Nvidia Corp. this week formally announced two new Tesla compute accelerators that are based on the code-named Kepler architecture. The Tesla K10 - based on the well-known GK104 chip - will become available shortly and will be aimed at those, who need maximum raw single-precision compute performance here and now. The Tesla K20, which will show up late this year, promises to be a performance monster thanks to GK110 chip with whopping 7 billion transistors.
The Nvidia Tesla "K10" compute card is based on two GK104 GPUs that deliver an aggregate peak performance of 4.58TFLOPS single precision, 0.190TFLOPS double precision and 320GB/s of m memory bandwidth. The Tesla "K10" is optimized for customers in oil and gas exploration and the defense industry. Since the K10 compute board is powered by GK104 chip, which is generally meant for graphics processing, it does not deliver really strong double precision performance and will not be a good solution for many fields of high performance computing.
The flagship compute solution based on Kepler architecture will be Tesla K20, which will be based on GK110 graphics processing unit. The latter will be a monster chip containing whopping 7.1 billion transistors, 15 streaming multiprocessors with total of 2880 stream processors and "delivering three times more double precision [performance] compared to Fermi architecture-based Tesla products", according to Nvidia. Given the fact that the highest-end Tesla 2090 provides 0.665TFLOPS of DP performance, the Tesla "K20" has potential to deliver up to enormous 2TFLOPS DP, although Nvidia claims about "over 1TFLOPS" (which is not that impressive, considering the fact that AMD Radeon HD 7970 hits 947TFLOPS DP at 925MHz).
But in addition to enormous transistor count and high performance, the GK110 will offer new capabilities that are not available on other chips:
- Dynamic Parallelism enables GPU threads to dynamically spawn new threads, allowing the GPU to adapt dynamically to the data. This simplifies parallel programming, enabling GPU acceleration of a broader set of popular algorithms, such as adaptive mesh refinement, fast multipole methods and multigrid methods.

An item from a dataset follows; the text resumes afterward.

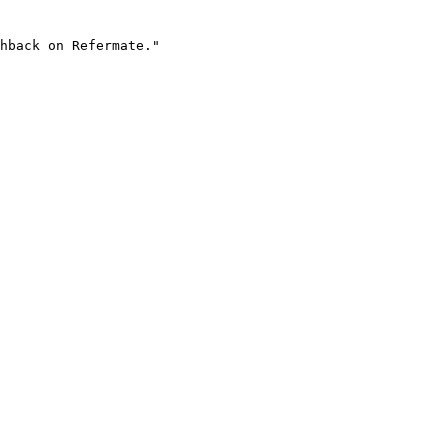
hback on Refermate."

- Hyper-Q enables multiple CPU cores to simultaneously use the CUDA architecture cores on a single Kepler GPU, which increases GPU utilization, slashing CPU idle times and advancing programmability. Hyper-Q is ideal for cluster applications that use MPI, according to Nvidia.
The GK110 GPU is expected to be incorporated into the new Titan supercomputer at the Oak Ridge National Laboratory in Tennessee and the Blue Waters system at the National Center for Supercomputing Applications at the University of Illinois at Urbana-Champaign.
Nvidia Tesla K20 is planned to be available in the fourth quarter of 2012.